My next book was “The Body Guard,” then “Dracula.” Next, I was in France at a street market and saw a very compelling book about a kid growing up in war time Germany. My French reading level was quite bad, but so strong was my desire to read the book that I bought it anyway. Upon returning to Germany I brought the book to a book shop where they helped me find the German language version. It was the fourth book I read in German and the first where I had no idea of the story before reading.

In addition to reading, I kept up with my TV watching. In Germany, TV is dubbed. Unlike terrible dubbing employed in the old Russia, where a single guy reads all of the parts, they have excellent, professional-quality dubbing in Germany. Famous American stars, such as Robert Deniro or Arnold Schwarzeneger, had their own official dubber. So, from movie to movie, their voices remained the same. I would watch “The Godfather,” “Simpsons,” “Star Trek,” — anything I enjoyed watching I watched again in German. German students would come in the TV room and ask me “Did you understand all of that.”

“No.”

“You shouldn’t watch that.”

“Why, are you going to ship me off to a camp?” Sometimes I actually said things like this as a way of getting Germans to leave me alone. Sometimes, I felt like practicing my speaking, so I continued the argument. It was like a free German conversation lesson, the cost of which was a little anger.

“Aren’t you worried that you don’t understand everything?” asked the German.

“Why? Do we have a test?”

“You shouldn’t be watching TV and reading things you don’t understand.”

“But if I only read things I understand, I won’t learn anything. Besides, it would be really boring because I would only be reading children’s books.”

“But ‘The Simpsons’ is a cartoon. Cartoons are for children.”

“Don’t say, that!” Like all delusional people, I became aggressive when my delusions were challenged. “‘The Simpsons’ is more than a cartoon. It is a way of life.”

A huge advantage of reading novels or watching TV is that you get relatively real dialogue. Yes, we don’t all speak exactly like Clint Eastwood in “Ein Mann Sieht Rot”, but none of us speak the way people do in dialogue 23 of the average language textbook. Why do all language textbooks have dialogues about renting hotel rooms or going to market and buying vegetables? These aren’t discussions I would ever have with a native speaker. These are things I just don’t do all of that often. But watching “The Godfather” I learned all of the vocabulary necessary to live as a Mafia don. This is something I have aspired to for years anyway. And now, I am qualified to do the job in two languages.

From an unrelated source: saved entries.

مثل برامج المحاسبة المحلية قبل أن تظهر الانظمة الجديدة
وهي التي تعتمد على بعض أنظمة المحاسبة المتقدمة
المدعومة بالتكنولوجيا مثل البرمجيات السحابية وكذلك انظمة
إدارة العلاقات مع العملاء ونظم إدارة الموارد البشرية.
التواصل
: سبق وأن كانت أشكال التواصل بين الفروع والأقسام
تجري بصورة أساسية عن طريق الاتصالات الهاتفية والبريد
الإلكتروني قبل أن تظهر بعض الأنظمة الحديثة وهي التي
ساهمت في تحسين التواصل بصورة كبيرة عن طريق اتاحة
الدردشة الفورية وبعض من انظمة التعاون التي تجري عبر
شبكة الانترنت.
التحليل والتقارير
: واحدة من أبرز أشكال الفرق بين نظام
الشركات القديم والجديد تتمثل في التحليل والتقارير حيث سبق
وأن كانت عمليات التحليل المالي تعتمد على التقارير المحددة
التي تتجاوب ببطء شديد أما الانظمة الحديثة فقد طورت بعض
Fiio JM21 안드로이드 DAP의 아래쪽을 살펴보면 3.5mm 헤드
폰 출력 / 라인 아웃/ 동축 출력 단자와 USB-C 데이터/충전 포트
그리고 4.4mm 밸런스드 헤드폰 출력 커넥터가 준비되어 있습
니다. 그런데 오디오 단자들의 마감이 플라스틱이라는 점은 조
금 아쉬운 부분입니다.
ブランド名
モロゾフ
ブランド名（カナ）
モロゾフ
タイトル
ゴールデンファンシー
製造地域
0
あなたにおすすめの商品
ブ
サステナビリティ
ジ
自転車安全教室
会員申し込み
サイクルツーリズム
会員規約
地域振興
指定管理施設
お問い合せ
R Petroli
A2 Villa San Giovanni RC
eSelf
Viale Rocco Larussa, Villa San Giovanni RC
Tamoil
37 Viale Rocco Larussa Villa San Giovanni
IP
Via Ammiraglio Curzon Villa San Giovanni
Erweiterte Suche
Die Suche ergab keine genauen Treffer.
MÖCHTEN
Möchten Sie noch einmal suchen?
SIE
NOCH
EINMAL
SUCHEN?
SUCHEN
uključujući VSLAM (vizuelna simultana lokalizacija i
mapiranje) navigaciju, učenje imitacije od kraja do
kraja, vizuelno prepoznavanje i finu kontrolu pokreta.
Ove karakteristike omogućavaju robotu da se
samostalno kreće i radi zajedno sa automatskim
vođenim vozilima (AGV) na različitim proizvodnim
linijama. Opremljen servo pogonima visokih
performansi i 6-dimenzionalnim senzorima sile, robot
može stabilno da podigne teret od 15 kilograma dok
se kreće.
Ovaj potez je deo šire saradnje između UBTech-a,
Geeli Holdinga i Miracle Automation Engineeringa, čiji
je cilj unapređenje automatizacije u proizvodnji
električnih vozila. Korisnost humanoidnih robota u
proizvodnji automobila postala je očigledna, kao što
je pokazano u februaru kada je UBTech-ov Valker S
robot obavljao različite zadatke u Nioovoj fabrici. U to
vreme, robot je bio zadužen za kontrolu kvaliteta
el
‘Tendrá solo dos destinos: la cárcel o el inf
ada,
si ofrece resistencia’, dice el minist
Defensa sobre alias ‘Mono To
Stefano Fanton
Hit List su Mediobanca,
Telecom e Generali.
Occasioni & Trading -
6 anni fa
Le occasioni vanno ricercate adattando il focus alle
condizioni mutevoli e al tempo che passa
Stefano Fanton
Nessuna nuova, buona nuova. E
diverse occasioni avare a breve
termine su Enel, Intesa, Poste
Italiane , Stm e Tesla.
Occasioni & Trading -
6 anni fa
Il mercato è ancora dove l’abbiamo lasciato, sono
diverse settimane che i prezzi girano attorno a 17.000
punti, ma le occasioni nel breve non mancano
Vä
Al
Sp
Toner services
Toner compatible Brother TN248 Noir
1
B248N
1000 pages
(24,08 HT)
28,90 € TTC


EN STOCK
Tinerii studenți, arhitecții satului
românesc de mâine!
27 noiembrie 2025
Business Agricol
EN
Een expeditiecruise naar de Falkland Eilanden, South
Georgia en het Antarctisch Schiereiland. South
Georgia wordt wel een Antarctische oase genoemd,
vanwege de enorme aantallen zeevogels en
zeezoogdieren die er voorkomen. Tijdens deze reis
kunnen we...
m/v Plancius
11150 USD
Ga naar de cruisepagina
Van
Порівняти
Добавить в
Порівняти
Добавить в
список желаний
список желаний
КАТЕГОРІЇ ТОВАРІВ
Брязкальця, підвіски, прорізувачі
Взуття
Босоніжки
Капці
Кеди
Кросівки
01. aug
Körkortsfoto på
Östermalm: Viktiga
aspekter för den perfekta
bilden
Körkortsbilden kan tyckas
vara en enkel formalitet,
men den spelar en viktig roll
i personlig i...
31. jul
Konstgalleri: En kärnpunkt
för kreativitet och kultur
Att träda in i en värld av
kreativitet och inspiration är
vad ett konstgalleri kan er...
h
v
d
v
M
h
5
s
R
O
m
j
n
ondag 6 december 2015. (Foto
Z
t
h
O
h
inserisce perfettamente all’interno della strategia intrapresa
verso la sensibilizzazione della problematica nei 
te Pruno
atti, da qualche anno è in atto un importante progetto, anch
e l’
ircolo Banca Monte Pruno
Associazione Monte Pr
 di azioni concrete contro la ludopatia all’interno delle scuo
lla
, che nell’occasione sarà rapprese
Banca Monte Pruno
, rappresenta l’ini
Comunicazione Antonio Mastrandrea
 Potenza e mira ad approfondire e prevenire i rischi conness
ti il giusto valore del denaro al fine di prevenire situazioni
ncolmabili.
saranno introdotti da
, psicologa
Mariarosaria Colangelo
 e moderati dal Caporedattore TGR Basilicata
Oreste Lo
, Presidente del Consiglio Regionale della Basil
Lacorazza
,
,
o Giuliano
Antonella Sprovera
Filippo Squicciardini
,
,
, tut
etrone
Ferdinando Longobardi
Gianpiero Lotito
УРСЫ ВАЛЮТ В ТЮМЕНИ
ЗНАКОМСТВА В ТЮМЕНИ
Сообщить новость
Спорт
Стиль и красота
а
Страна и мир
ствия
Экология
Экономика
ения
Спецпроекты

Fast forward more years than I care to count, and I am in Taiwan, studying Chinese. My Taiwanese friends, the ones who are dedicated students of English constantly read books about English language: books on idioms or gender biases in grammar exercises…. They never just sit down and read a book. As a native speaker, you have most likely never sat down and read an entire book about the English language. But you have probably read, enjoyed and learned from literature written in English.

In school curriculums, language learners, if they read literature at all, are subjected to Mark Twain, “Charlotte’s Web,” and often Shakespeare. These are terrible choices for people who want to learn language. Mark Twain is brilliant, but the dialect makes it hard for low-level learners to read. Do we really want a bunch of Taiwanese kids talking like Riverboat Jim? Shakespeare is the least logical thing to have kids read in a first language classroom. Why on earth would we make them read it in an English learning environment? Kids in Taiwan love baseball. Why not have them read a biography of Babe Ruth?

In my English language classroom I show the kids videos, such as “Mulan” and “Kung Fu Panda.” The context is Chinese, and the stories are familiar. Mulan, for example is an ancient Chinese legend, which the kids had all read in Chinese, before seeing the Disney movie. For myself, I use these and other Disney cartoons to practice Chinese listening. Disney DVDs are equipped with a language switch, so you can choose English or Chinese, complete with same language subtitles.